■ **Exercise goal**
According to the extract on the Kuragala shrine, who built the present Muslim shrine under the Hituwangala rock, and in what year?

■ **Extract provided**

Content starts

As further mentioned in Aboosally's book, Kuragala had been used by many Muslim pilgrims as a resting place and later on as a place of prayer (Kalus & Guillot, 2006; McGilvray, 2016). 
 
Construction of the present shrine
As recorded in the book, it was a South Indian Muslim of Lakshadweep origin, who visited Balangoda in 1857 and first discovered the precise location of Jailani, which is said to have known previously only by legend (McGilvray, 2004; McGilvray, 2016). In 1875, his nephew came from India, enlisted the aid of local Muslims to clear the Kuragala site, and eventually married and settled in the same area (McGilvray, 2016). By the late 19th century, the existence of a Muslim shrine at Kuragala had been noted by colonial government agents in Ratnapura (Collins, 1932; Deegalle, 2019; McGilvray, 2016).
 
The present Muslim shrine under the Hituwangala rock at Kuragala was built in 1922 by C.L.M. Marikar Hajiyar, the father of M.L.M. Aboosally (McGilvray, 2004; McGilvray, 2016). The rock-cut flight of steps that lead to the Jailani shrine is said to have been cut in 1984 with the help of a wealthy Muslim donor from Chilaw (McGilvray, 2004).
 
Arabic writings: non-authentic?
The book also lists a certain number of Arabic writings, carvings and tombstone dating back from the Hijri year 300 [(907 A.D.) Kalus & Guillot, 2006]. However, Kalus and Guillot who published a scholarly article in 2006 about Arabic inscriptions in Sri Lanka revealed that the Arabic inscriptions in Kuragala are certainly recent although they contain old Hijri years such as 300, 715, 718, 883, 1318 (see the below "Inscriptions" section). Except for the inscription depicting Hijri year 1318, all the other inscriptions were listed by them in their article as non authentic (Kalus & Guillot, 2006).

Content ends

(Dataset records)
Content starts

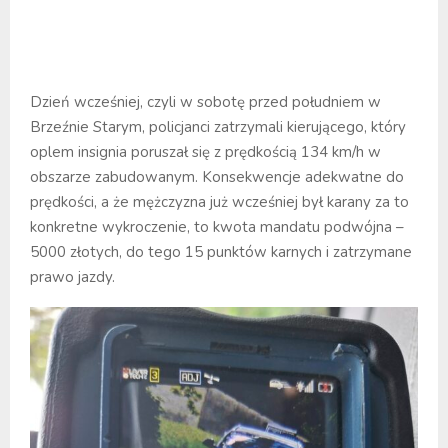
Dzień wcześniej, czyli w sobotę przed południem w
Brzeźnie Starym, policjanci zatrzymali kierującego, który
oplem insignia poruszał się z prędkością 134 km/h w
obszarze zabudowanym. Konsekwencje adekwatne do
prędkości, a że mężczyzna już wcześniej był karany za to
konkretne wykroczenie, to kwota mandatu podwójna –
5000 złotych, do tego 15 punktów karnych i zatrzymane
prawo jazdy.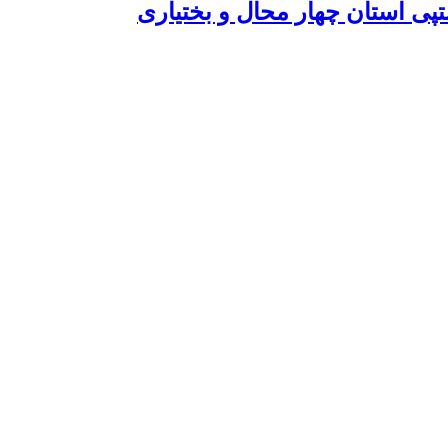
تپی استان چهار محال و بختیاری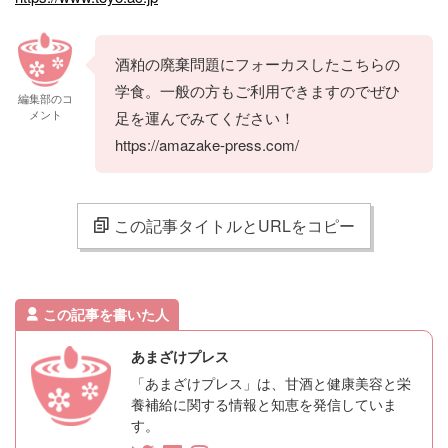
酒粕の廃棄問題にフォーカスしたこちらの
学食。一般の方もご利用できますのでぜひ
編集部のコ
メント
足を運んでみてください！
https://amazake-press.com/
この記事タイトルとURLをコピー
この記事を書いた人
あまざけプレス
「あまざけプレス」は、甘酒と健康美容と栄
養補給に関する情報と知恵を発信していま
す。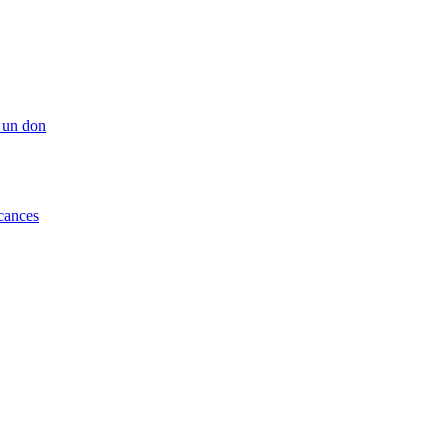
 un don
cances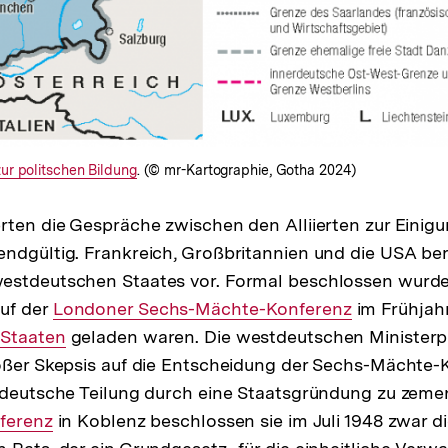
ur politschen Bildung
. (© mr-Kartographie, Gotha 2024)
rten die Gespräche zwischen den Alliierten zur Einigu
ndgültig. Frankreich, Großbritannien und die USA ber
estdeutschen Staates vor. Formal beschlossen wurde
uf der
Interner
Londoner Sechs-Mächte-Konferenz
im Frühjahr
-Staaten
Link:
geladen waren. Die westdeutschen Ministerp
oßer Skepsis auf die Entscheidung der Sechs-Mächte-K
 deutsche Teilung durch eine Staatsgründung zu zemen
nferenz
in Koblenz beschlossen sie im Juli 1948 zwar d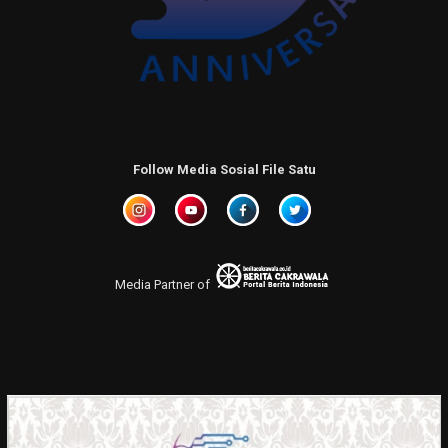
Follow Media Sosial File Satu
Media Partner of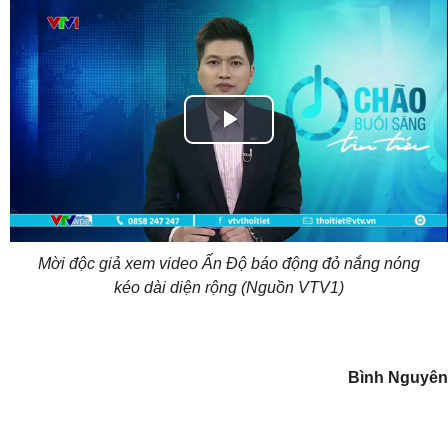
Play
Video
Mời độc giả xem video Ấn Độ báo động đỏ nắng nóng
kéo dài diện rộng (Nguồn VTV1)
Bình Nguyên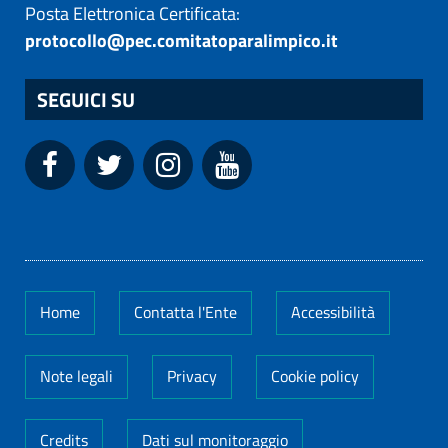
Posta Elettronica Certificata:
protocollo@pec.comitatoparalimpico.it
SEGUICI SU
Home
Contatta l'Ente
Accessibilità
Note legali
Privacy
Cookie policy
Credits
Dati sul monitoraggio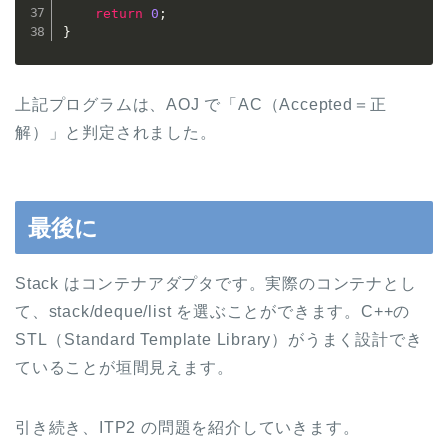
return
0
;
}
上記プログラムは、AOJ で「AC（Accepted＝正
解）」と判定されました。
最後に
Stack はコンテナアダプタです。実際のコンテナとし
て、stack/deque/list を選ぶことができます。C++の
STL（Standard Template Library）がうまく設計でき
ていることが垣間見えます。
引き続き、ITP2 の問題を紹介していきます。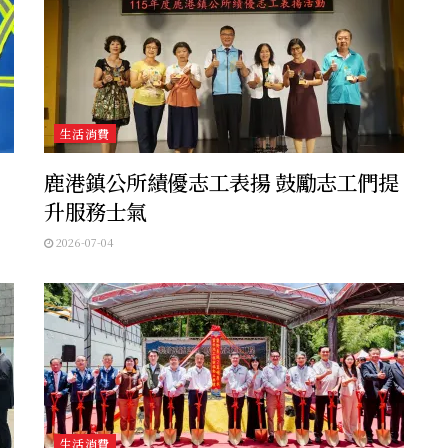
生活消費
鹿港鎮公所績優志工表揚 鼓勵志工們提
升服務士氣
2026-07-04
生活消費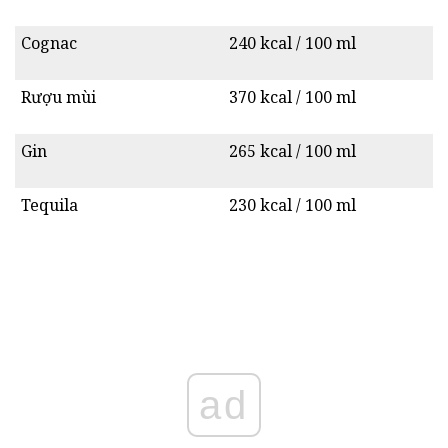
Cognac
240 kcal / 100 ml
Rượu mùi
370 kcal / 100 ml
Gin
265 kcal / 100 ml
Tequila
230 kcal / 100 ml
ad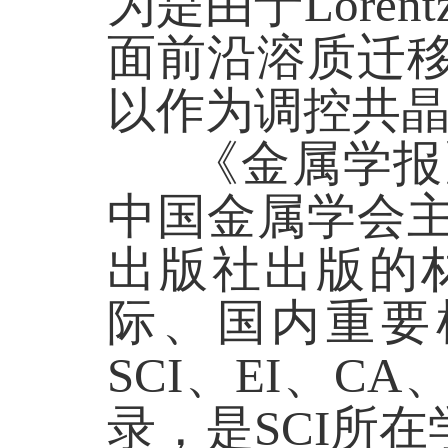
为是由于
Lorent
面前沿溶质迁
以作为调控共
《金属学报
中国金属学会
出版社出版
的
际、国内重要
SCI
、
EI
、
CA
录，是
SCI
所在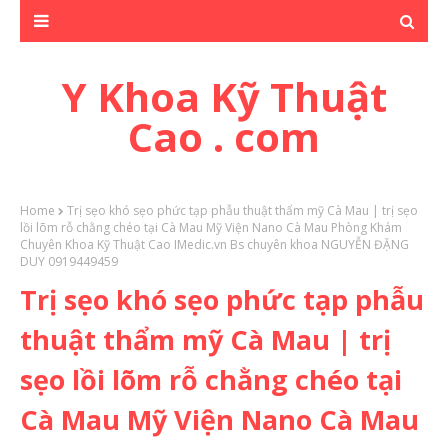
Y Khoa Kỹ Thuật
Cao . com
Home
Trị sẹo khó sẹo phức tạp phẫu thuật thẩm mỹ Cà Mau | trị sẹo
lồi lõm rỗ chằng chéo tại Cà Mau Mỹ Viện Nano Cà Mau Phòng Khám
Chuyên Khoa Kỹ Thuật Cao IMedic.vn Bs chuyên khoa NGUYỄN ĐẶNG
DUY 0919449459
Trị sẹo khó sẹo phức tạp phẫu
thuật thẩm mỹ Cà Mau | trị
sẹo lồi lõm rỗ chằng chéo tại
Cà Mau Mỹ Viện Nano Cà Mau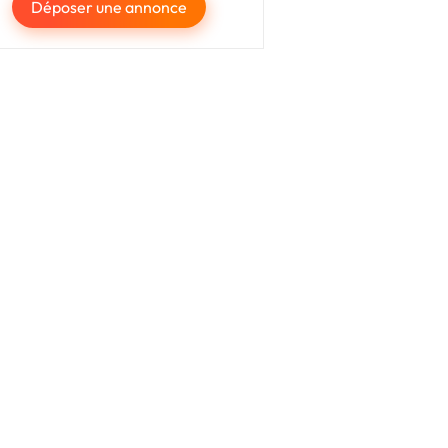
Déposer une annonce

Content ends

■ **Exercise solution**
C.L.M. Marikar Hajiyar, the father of M.L.M. Aboosally, built it in 1922.